People say not to blame your problems on the circumstances around you, but there was only so much I could do to keep myself afloat in an unhealthy environment.
I was angry and sad, but nobody looked in on me.
All I heard from the administration when I was on the phone in tears with my mother was “Don’t speak on the phone in the front of the dorm, it’s not modest”
They expected the worst from their group of teenage girls, and handled that fear in the worst way.
They had no trust in us, a vital tool in helping vulnerable girls develop into confident adults.
They failed me, and they failed a lot of other girls.
They made me feel like a failure and a piece of dirt.
It was not just their attitude, but the way they saw education.
This fact followed me, even when I switched schools in hope for a change.
In both schools, I learnt a lot:
I learnt that learning how to spell and have proper reading comprehension is unimportant.
I learnt that knowing how to memorize and spit back was more important than being able to understand the information.

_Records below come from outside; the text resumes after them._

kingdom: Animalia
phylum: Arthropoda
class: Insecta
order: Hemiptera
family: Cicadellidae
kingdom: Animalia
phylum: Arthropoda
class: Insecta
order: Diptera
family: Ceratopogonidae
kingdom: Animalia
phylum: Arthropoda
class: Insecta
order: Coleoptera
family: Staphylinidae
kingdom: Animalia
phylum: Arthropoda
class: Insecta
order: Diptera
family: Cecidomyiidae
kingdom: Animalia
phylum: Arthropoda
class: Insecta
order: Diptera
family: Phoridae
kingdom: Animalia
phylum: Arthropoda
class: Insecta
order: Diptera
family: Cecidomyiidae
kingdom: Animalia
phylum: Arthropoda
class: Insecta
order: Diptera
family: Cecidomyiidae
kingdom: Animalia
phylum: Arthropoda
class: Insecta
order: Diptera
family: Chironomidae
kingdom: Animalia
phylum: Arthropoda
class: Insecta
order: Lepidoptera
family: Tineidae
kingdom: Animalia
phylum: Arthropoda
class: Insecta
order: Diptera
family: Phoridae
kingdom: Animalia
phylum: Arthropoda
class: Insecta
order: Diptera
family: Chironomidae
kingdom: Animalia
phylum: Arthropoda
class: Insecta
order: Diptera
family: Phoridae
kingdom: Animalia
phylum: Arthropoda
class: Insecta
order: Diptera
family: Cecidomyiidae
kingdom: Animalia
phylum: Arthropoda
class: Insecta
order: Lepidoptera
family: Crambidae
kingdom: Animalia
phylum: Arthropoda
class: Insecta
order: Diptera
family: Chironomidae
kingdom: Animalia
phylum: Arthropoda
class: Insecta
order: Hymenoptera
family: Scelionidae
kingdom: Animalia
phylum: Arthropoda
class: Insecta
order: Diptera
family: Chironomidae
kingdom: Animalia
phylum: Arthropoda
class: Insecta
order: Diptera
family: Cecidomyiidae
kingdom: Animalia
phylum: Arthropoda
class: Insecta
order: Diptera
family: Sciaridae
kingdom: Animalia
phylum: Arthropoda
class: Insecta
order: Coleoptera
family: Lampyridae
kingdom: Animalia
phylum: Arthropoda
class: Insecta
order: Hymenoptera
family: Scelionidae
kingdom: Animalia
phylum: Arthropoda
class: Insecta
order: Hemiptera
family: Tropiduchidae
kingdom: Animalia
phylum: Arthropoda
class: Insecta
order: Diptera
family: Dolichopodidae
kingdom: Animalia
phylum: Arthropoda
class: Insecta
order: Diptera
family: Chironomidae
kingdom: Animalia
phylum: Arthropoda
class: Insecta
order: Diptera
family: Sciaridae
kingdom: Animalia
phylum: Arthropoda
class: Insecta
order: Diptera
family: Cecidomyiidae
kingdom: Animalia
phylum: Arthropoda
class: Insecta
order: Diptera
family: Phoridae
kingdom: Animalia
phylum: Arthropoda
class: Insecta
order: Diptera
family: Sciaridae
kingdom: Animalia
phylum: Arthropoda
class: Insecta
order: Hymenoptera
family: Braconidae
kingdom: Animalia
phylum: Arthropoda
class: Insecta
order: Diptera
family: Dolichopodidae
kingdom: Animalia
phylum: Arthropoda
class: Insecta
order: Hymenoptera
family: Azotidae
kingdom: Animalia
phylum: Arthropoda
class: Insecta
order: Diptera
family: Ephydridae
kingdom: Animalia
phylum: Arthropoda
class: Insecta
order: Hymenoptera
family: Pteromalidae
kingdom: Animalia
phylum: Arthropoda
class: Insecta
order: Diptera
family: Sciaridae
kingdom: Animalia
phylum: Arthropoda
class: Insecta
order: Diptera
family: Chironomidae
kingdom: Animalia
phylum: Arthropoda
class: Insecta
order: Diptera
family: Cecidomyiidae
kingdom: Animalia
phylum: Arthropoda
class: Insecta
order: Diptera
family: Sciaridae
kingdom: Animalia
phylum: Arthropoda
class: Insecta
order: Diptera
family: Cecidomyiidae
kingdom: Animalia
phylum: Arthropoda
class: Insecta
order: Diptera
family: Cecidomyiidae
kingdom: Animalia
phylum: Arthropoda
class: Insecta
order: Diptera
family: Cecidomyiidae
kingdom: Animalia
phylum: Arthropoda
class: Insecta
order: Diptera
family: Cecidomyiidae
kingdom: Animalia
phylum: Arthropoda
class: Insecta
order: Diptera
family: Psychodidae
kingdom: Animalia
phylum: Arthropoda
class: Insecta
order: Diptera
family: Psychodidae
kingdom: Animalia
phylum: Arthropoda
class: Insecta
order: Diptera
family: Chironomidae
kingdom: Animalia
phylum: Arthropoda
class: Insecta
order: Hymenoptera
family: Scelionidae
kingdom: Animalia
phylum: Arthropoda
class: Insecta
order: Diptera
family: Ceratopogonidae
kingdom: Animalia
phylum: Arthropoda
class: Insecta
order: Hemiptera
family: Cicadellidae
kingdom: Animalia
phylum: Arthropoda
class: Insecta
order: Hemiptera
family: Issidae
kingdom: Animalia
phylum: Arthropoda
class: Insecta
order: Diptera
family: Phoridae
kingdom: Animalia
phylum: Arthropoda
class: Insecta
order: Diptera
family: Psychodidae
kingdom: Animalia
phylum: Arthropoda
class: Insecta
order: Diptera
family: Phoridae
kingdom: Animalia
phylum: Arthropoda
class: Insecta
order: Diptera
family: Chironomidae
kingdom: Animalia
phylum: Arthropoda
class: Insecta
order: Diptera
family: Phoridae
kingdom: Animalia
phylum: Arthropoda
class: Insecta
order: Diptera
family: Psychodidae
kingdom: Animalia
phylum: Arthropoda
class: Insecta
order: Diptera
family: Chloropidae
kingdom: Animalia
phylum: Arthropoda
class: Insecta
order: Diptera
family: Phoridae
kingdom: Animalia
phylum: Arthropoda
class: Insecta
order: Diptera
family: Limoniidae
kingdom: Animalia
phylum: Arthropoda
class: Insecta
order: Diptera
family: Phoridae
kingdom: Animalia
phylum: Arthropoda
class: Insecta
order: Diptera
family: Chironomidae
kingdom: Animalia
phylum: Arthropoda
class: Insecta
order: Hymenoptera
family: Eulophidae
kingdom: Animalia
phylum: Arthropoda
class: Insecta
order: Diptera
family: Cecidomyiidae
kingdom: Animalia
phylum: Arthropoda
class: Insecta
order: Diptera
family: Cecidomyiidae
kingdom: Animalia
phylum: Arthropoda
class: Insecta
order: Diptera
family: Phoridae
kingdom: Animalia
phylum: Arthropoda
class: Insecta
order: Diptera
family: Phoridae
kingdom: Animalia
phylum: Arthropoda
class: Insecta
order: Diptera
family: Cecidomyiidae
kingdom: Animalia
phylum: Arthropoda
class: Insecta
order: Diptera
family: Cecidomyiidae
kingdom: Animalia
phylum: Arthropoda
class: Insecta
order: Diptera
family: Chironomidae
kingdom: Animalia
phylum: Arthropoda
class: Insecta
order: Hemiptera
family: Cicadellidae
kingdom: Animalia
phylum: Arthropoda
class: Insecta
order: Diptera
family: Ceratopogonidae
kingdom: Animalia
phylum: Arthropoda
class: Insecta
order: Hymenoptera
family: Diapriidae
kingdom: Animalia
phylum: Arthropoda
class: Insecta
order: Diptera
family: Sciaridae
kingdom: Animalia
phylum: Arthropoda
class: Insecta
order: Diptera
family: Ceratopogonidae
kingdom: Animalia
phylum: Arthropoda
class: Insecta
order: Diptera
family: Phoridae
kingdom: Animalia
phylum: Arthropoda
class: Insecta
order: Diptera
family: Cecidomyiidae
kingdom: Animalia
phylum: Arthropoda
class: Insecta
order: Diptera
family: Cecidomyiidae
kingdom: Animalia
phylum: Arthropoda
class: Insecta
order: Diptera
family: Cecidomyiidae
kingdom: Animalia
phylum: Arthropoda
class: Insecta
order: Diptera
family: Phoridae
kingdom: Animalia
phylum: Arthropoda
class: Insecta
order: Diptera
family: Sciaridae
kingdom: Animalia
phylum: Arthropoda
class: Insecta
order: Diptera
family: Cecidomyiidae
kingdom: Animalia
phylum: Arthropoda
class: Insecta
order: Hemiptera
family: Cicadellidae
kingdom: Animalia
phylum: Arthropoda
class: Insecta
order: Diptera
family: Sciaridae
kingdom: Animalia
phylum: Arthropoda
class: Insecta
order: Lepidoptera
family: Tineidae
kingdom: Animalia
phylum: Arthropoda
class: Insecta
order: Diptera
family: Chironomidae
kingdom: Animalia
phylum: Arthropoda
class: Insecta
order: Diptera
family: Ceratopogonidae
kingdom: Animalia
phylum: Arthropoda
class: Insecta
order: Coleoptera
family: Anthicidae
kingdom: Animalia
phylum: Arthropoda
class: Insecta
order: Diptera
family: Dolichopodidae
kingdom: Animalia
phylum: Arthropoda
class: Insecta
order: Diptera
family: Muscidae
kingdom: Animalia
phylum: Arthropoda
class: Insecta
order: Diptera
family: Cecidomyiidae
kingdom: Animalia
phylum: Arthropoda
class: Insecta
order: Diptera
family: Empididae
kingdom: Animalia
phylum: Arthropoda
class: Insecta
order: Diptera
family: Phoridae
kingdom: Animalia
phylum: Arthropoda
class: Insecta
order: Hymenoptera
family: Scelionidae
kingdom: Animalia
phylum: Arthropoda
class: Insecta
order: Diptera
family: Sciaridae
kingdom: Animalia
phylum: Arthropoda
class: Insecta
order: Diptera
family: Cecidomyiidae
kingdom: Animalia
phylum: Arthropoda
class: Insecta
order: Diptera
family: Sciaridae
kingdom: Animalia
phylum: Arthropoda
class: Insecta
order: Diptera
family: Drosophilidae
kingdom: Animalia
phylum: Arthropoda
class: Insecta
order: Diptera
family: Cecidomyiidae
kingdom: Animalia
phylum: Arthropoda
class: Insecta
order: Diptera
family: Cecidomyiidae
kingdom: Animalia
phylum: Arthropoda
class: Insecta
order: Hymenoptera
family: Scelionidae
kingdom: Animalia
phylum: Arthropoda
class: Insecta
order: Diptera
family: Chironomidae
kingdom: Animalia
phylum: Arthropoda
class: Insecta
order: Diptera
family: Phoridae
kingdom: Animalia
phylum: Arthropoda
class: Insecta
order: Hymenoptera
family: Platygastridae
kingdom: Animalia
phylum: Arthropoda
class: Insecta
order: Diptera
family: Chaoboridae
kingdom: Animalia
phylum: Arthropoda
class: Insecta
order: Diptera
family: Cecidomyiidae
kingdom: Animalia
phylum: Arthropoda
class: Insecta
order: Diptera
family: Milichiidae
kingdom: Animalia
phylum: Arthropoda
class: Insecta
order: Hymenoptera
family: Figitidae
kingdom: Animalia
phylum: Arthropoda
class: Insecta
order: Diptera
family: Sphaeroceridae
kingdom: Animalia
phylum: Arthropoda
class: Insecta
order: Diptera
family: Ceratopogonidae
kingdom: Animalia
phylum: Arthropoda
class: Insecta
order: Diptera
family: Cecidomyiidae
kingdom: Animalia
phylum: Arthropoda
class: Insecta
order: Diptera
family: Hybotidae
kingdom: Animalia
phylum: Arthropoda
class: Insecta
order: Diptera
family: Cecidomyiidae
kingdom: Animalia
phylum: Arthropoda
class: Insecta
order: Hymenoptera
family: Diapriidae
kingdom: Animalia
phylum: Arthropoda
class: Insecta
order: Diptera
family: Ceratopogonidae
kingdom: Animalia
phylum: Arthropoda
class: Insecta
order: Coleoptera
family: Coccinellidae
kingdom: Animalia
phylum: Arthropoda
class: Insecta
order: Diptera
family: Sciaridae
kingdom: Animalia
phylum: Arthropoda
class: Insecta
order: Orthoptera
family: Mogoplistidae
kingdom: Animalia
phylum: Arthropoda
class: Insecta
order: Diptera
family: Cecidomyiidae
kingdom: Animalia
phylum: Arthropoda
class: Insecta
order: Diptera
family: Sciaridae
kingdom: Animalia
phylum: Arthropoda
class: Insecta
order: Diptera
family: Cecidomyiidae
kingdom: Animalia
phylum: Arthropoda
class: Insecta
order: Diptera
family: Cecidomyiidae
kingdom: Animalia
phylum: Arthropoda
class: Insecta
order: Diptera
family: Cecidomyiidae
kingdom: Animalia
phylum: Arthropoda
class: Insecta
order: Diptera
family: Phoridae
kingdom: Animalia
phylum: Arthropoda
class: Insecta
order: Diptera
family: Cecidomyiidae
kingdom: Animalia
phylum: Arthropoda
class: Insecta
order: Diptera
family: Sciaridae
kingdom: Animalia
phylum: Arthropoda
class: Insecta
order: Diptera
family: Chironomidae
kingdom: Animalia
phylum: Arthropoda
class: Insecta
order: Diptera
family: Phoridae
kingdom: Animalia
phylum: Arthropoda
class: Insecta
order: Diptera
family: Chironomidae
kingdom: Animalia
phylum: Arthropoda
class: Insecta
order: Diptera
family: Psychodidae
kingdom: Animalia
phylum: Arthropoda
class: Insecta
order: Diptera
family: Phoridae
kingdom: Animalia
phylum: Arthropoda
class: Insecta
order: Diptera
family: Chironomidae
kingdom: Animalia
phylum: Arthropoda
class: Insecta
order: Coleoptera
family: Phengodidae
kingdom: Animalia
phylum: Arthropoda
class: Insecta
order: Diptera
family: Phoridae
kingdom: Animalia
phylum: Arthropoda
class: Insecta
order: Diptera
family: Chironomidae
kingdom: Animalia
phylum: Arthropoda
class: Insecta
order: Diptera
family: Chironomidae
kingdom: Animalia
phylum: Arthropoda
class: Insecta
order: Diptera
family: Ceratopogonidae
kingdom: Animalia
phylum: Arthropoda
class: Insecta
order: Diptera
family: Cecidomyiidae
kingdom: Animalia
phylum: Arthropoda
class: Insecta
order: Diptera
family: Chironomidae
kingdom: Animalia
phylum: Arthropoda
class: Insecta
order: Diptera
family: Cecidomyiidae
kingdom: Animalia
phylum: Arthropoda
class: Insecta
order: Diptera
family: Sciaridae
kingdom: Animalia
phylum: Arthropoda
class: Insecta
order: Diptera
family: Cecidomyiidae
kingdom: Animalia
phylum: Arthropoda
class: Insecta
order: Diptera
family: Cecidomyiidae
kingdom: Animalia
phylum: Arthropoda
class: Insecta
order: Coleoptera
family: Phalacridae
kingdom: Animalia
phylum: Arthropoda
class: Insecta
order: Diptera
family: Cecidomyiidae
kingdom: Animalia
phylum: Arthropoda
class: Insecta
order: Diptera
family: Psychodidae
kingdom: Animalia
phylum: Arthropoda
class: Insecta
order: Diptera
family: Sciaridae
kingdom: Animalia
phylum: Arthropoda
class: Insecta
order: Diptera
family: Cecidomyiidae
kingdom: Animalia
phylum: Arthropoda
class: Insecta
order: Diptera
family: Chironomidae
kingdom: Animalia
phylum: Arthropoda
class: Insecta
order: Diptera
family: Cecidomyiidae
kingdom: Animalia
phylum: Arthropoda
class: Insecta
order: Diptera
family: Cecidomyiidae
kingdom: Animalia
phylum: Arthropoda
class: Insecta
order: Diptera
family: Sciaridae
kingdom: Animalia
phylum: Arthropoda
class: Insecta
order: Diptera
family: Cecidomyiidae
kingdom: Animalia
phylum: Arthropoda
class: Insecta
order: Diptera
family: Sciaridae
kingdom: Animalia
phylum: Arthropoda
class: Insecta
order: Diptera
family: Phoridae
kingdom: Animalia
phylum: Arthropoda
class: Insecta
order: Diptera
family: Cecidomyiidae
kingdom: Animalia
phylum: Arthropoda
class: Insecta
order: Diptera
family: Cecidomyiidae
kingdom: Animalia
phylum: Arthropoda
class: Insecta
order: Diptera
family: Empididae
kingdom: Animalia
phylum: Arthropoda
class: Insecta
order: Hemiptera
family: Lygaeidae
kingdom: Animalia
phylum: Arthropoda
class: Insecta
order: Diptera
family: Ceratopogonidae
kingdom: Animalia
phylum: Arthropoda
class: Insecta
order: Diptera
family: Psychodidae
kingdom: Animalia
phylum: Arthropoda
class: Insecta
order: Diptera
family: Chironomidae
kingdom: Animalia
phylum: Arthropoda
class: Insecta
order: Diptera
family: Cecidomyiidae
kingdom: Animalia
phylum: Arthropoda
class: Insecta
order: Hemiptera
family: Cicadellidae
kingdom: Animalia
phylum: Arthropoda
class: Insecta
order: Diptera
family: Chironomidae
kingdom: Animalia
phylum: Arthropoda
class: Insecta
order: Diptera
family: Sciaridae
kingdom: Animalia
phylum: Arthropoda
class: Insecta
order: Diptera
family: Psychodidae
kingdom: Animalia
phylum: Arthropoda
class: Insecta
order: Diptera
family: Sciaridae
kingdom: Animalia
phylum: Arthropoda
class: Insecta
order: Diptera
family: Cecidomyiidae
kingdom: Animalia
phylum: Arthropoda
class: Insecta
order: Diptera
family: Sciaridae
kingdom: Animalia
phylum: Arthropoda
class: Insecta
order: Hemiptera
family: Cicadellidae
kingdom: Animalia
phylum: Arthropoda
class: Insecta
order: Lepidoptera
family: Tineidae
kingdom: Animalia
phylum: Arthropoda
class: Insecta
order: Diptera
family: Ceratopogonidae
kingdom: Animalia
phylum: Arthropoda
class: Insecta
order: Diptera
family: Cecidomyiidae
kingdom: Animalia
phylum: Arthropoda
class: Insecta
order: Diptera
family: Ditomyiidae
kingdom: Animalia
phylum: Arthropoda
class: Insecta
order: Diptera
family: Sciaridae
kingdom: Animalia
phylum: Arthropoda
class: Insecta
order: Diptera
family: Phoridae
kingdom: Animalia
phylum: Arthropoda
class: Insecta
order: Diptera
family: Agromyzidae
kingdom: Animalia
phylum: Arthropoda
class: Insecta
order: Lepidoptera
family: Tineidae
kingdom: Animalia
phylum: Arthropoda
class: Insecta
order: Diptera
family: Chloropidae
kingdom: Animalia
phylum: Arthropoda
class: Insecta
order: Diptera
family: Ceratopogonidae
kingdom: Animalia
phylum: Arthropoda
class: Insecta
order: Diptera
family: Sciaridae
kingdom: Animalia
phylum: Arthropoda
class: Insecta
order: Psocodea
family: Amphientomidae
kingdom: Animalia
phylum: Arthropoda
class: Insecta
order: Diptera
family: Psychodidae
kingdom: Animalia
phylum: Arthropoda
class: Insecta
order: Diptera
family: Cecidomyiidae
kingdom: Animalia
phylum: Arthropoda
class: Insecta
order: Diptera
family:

I learnt that working on myself is useless unless I produce excellent results each time I try.
I learnt that I could never be good enough.
I learnt that adults will trip you up and not accept the blame when it comes back to them.
I learnt that working hard does not equal learning more.
I learnt that the school system failed me, as it did many others.
I can live not liking corn tortillas and cheese. I can live my whole life being sickened by the taste and I can still live a happy life.
But I can’t continue my own life when others are being sickened by corn tortillas.
I can’t close my eyes to those who are suffering through it now, telling themselves that this is school and it’s struggles.
Education is the most beautiful thing you can give someone.
Every educator has a golden chance to excite a student to want to learn more.
I love learning. I hated school.
If only I got a chance to learn in school.